Hurricanes Blow Away Bats, Spread Genes to New Islands

November 25, 2008

Strong hurricanes have been known to wipe out bird and bat populations, but a new study has discovered a silver lining in those storm clouds.

Hurricanes may actually blow helpless bats in the Caribbean from one island to another, eventually reconnecting geographically isolated species and boosting genetic diversity, the research found.

"After Hurricane Ivan slammed into the West Indies, we were not particularly surprised to find bat populations depressed," said study lead author Ted Fleming at the University of Miami in Florida.

"With such powerful winds, there was going to be high mortality, but we never expected to find what we found."

Fleming and colleague Kevin Murray analyzed bat species in the West Indies before and after Hurricane Ivan slammed into the region in 2004.

The team used nets and tools to collect small bits of live bats' wing tissue for DNA analysis.

While all species showed population declines following the event, one population of the common fruit bat on Grand Cayman Island actually showed an increase in genetic diversity.

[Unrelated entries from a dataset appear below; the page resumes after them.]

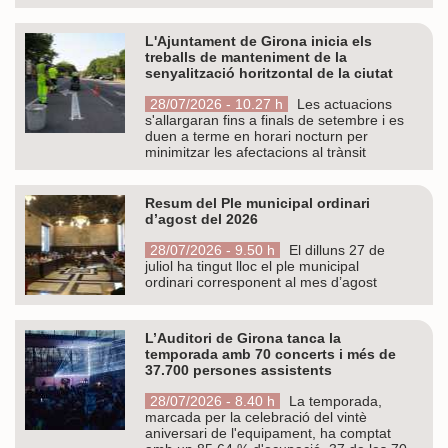
L'Ajuntament de Girona inicia els
treballs de manteniment de la
senyalització horitzontal de la ciutat
28/07/2026 - 10.27 h
Les actuacions
s'allargaran fins a finals de setembre i es
duen a terme en horari nocturn per
minimitzar les afectacions al trànsit
Resum del Ple municipal ordinari
d’agost del 2026
28/07/2026 - 9.50 h
El dilluns 27 de
juliol ha tingut lloc el ple municipal
ordinari corresponent al mes d’agost
L’Auditori de Girona tanca la
temporada amb 70 concerts i més de
37.700 persones assistents
28/07/2026 - 8.40 h
La temporada,
marcada per la celebració del vintè
aniversari de l'equipament, ha comptat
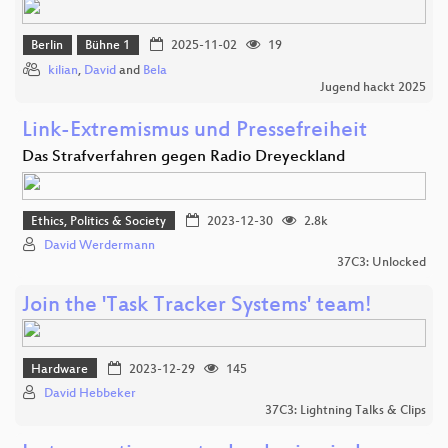
Berlin
Bühne 1
2025-11-02
19
kilian
,
David
and
Bela
Jugend hackt 2025
Link-Extremismus und Pressefreiheit
Das Strafverfahren gegen Radio Dreyeckland
Ethics, Politics & Society
2023-12-30
2.8k
David Werdermann
37C3: Unlocked
Join the 'Task Tracker Systems' team!
Hardware
2023-12-29
145
David Hebbeker
37C3: Lightning Talks & Clips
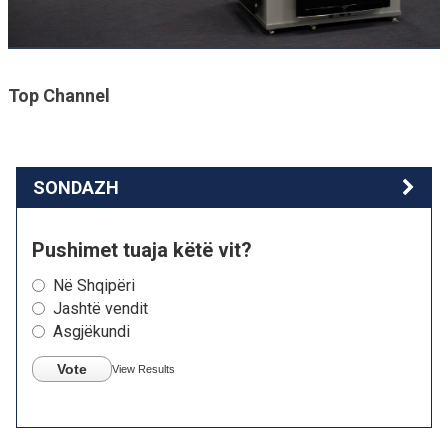
Top Channel
SONDAZH
Pushimet tuaja këtë vit?
Në Shqipëri
Jashtë vendit
Asgjëkundi
Vote
View Results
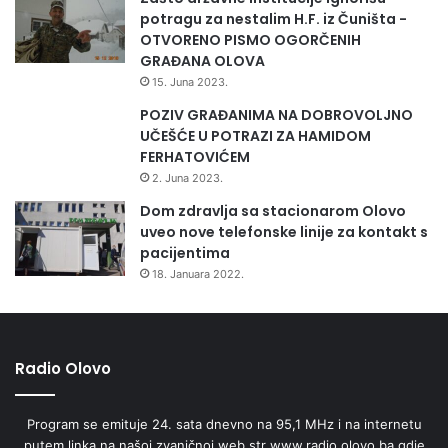
potragu za nestalim H.F. iz Čuništa -
OTVORENO PISMO OGORČENIH
GRAĐANA OLOVA
15. Juna 2023.
POZIV GRAĐANIMA NA DOBROVOLJNO
UČEŠĆE U POTRAZI ZA HAMIDOM
FERHATOVIĆEM
2. Juna 2023.
Dom zdravlja sa stacionarom Olovo
uveo nove telefonske linije za kontakt s
pacijentima
18. Januara 2022.
Radio Olovo
Program se emituje 24. sata dnevno na 95,1 MHz i na internetu
putem linka na našoj zvaničnoj web str www.radio.olovo.ba gdje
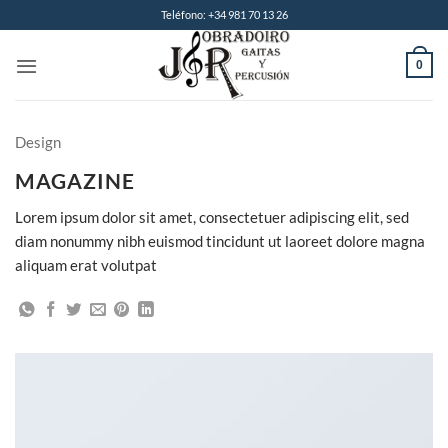
Saltar
Teléfono: +34 981 70 13 26
al
contenido
0
Design
MAGAZINE
Lorem ipsum dolor sit amet, consectetuer adipiscing elit, sed
diam nonummy nibh euismod tincidunt ut laoreet dolore magna
aliquam erat volutpat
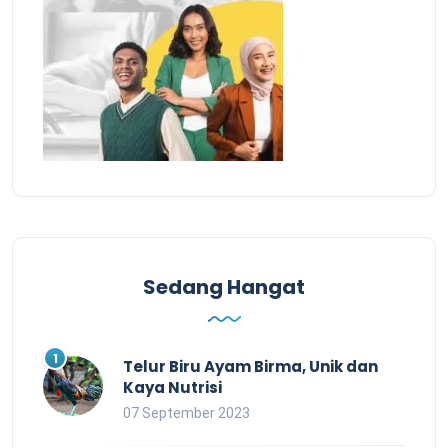
Sedang Hangat
Telur Biru Ayam Birma, Unik dan
Kaya Nutrisi
07 September 2023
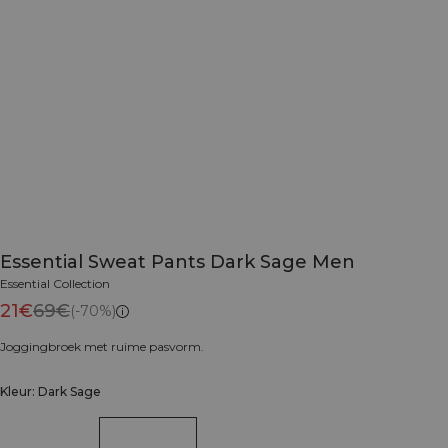
Essential Sweat Pants Dark Sage Men
Essential Collection
21€
69€
(-70%)
Joggingbroek met ruime pasvorm.
Kleur: Dark Sage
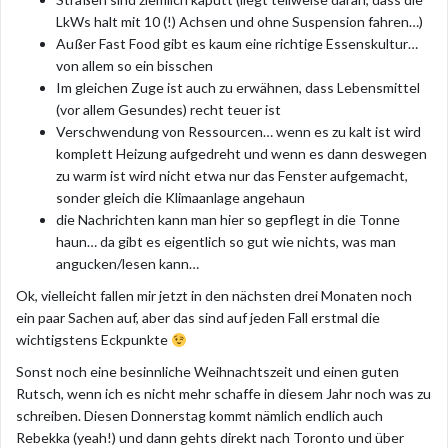
LkWs halt mit 10 (!) Achsen und ohne Suspension fahren…)
Außer Fast Food gibt es kaum eine richtige Essenskultur…
von allem so ein bisschen
Im gleichen Zuge ist auch zu erwähnen, dass Lebensmittel
(vor allem Gesundes) recht teuer ist
Verschwendung von Ressourcen… wenn es zu kalt ist wird
komplett Heizung aufgedreht und wenn es dann deswegen
zu warm ist wird nicht etwa nur das Fenster aufgemacht,
sonder gleich die Klimaanlage angehaun
die Nachrichten kann man hier so gepflegt in die Tonne
haun… da gibt es eigentlich so gut wie nichts, was man
angucken/lesen kann…
Ok, vielleicht fallen mir jetzt in den nächsten drei Monaten noch
ein paar Sachen auf, aber das sind auf jeden Fall erstmal die
wichtigstens Eckpunkte
Sonst noch eine besinnliche Weihnachtszeit und einen guten
Rutsch, wenn ich es nicht mehr schaffe in diesem Jahr noch was zu
schreiben. Diesen Donnerstag kommt nämlich endlich auch
Rebekka (yeah!) und dann gehts direkt nach Toronto und über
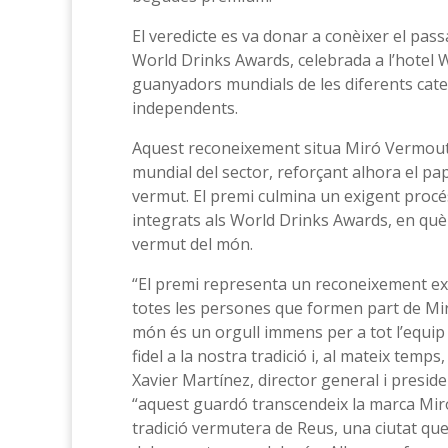
El veredicte es va donar a conèixer el pass
World Drinks Awards, celebrada a l’hotel 
guanyadors mundials de les diferents cate
independents.
Aquest reconeixement situa Miró Vermouth
mundial del sector, reforçant alhora el pa
vermut. El premi culmina un exigent procé
integrats als World Drinks Awards, en què
vermut del món.
“El premi representa un reconeixement extr
totes les persones que formen part de Miró
món és un orgull immens per a tot l’equip
fidel a la nostra tradició i, al mateix temp
Xavier Martínez, director general i presi
“aquest guardó transcendeix la marca Mir
tradició vermutera de Reus, una ciutat que 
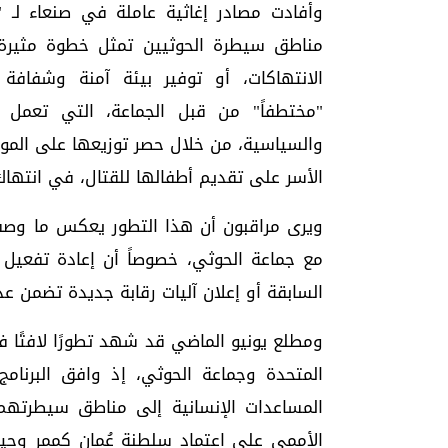
وأفادت مصادر إغاثية عاملة في صنعاء لـ "
مناطق سيطرة الحوثيين تمثل خطوة مثيرة
الانتهاكات، أو توفير بيئة آمنة وشفافة 
"مختطفاً" من قبل الجماعة، التي تعمل 
والسياسية، من خلال حصر توزيعها على الموالي
الأسر على تقديم أطفالها للقتال، في انتهاك 
ويرى مراقبون أن هذا التطور يعكس ما وصفوه
مع جماعة الحوثي، خصوصاً أن إعادة تفعيل ا
السابقة أو إعلان آليات رقابة جديدة تضمن عد
ومطلع يونيو الماضي قد شهد تطورًا لافتًا في 
المتحدة وجماعة الحوثي، إذ وافق البرنامج
المساعدات الإنسانية إلى مناطق سيطرتهم.
الأممي على اعتماد سلطنة عُمان كممر وحيد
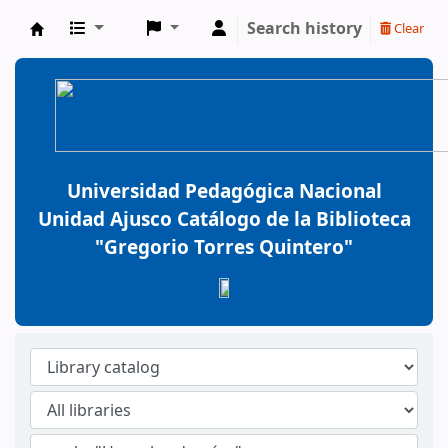
Search history
Clear
BiblioGTQ
Universidad Pedagógica Nacional
Unidad Ajusco Catálogo de la Biblioteca
"Gregorio Torres Quintero"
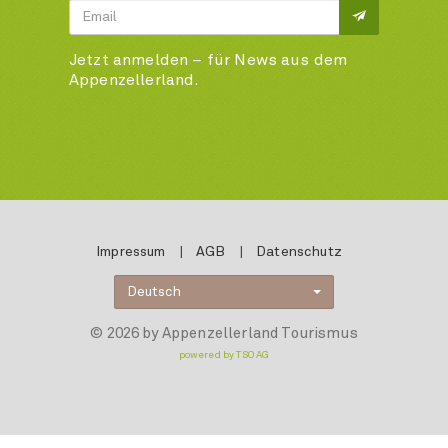
Jetzt anmelden – für News aus dem
Appenzellerland.
Impressum
|
AGB
|
Datenschutz
Deutsch
© 2026 by Appenzellerland Tourismus
powered by TSO AG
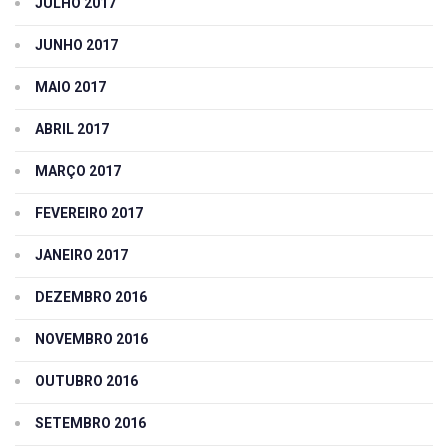
JULHO 2017
JUNHO 2017
MAIO 2017
ABRIL 2017
MARÇO 2017
FEVEREIRO 2017
JANEIRO 2017
DEZEMBRO 2016
NOVEMBRO 2016
OUTUBRO 2016
SETEMBRO 2016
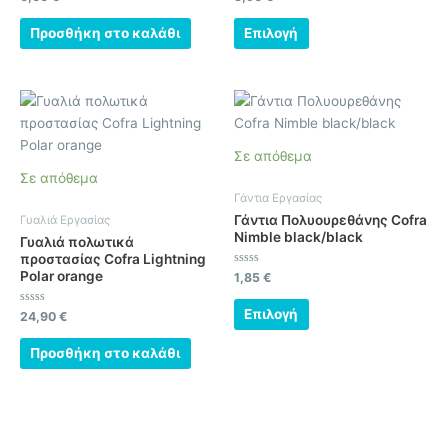
με
με
να
0
0
από
από
Προσθήκη στο καλάθι
Επιλογή
επιλεγούν
5
5
στη
σελίδα
Αυτό
του
το
προϊόντος
προϊόν
Σε απόθεμα
έχει
Σε απόθεμα
πολλαπλές
Γάντια Εργασίας
παραλλαγές.
Γάντια Πολυουρεθάνης Cofra
Γυαλιά Εργασίας
Οι
Nimble black/black
Γυαλιά πολωτικά
επιλογές
προστασίας Cofra Lightning
Polar orange
μπορούν
Βαθμολογήθηκε
1,85
€
με
να
0
από
Επιλογή
Βαθμολογήθηκε
24,90
€
επιλεγούν
5
με
0
στη
από
Προσθήκη στο καλάθι
5
σελίδα
του
προϊόντος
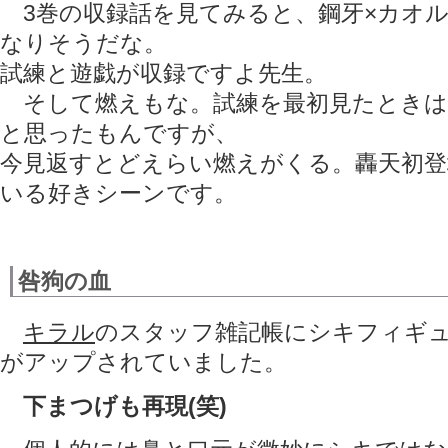
3巻の収録話を見てみると、鋼牙×カオル
なりそうだな。
試練と遊戯が収録ですよ先生。
そして燃えもな。試練を最初見たときは
と思ったもんですが、
今見返すとどえらい燃えがくる。轟天初登
いる好きシーンです。
咎狗の血
キラル
のスタッフ雑記帳にシキフィギ
がアップされていました。
下まつげも再現(笑)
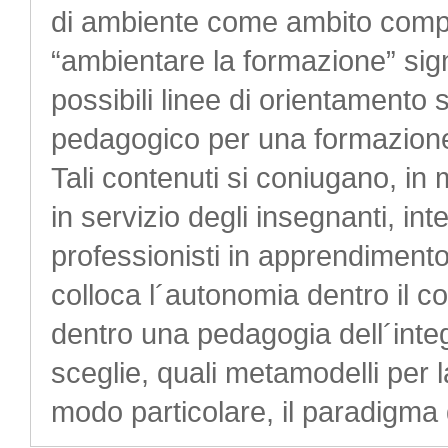
di ambiente come ambito compl
“ambientare la formazione” sign
possibili linee di orientamento 
pedagogico per una formazione 
Tali contenuti si coniugano, in
in servizio degli insegnanti, in
professionisti in apprendiment
colloca l´autonomia dentro il c
dentro una pedagogia dell´integ
sceglie, quali metamodelli per 
modo particolare, il paradigma 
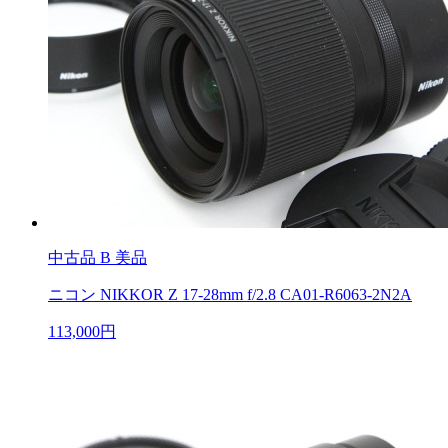
中古品
B 美品
ニコン NIKKOR Z 17-28mm f/2.8 CA01-R6063-2N2A
113,000円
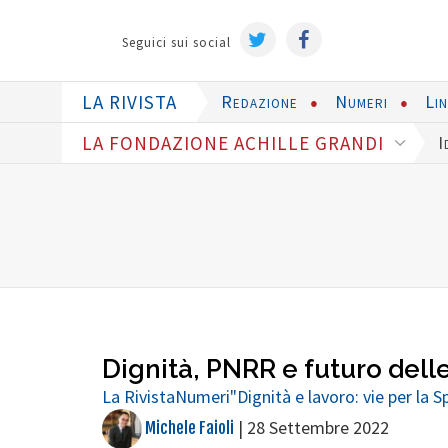
Seguici sui social
LA RIVISTA
Redazione
Numeri
Li
LA FONDAZIONE ACHILLE GRANDI
I
Dignità, PNRR e futuro delle
La Rivista
Numeri
"Dignità e lavoro: vie per la 
|
28 Settembre 2022
Michele Faioli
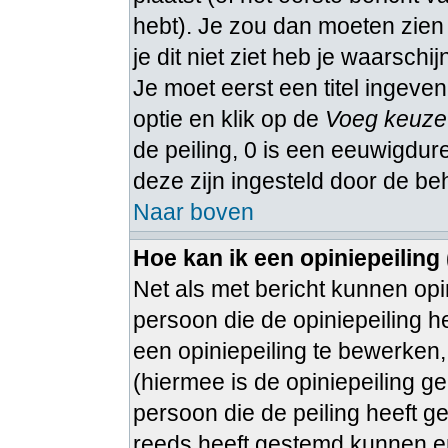
hebt). Je zou dan moeten zie
je dit niet ziet heb je waarschi
Je moet eerst een titel ingeven
optie en klik op de
Voeg keuze
de peiling, 0 is een eeuwigduren
deze zijn ingesteld door de be
Naar boven
Hoe kan ik een opiniepeiling
Net als met bericht kunnen op
persoon die de opiniepeiling h
een opiniepeiling te bewerken, 
(hiermee is de opiniepeiling g
persoon die de peiling heeft g
reeds heeft gestemd kunnen e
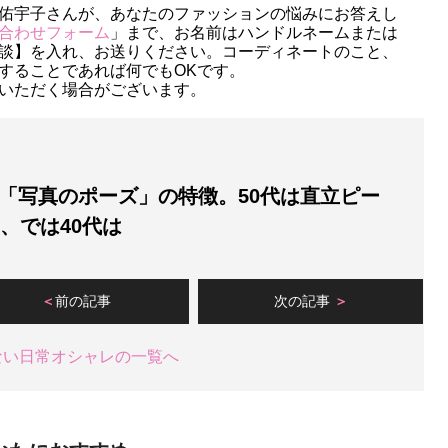
佑宇子さんが、あなたのファッションの悩みにお答えし
合わせフォーム
」まで、お名前はハンドルネームまたは
談】を入れ、お送りください。コーディネートのこと、
することであれば何でもOKです。
いただく場合がございます。
「写真のポーズ」の特徴。50代は直立ピー
”、では40代は
前の記事
次の記事
ない日常オシャレの一覧へ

(Related: "Katrina, Rita Actually Helped Wetlands, Study Says" [September 21, 2006].)

The results will appear in the journal Biotropica in January 2009.

Winds of Change

Before the storm, only one genetic variant of the fruit bat was common on Grand Cayman, Fleming said, but afterward, two other variants appeared.

The only other island where these different bats lived was Cayman Brac, 87 miles (140 kilometers) away.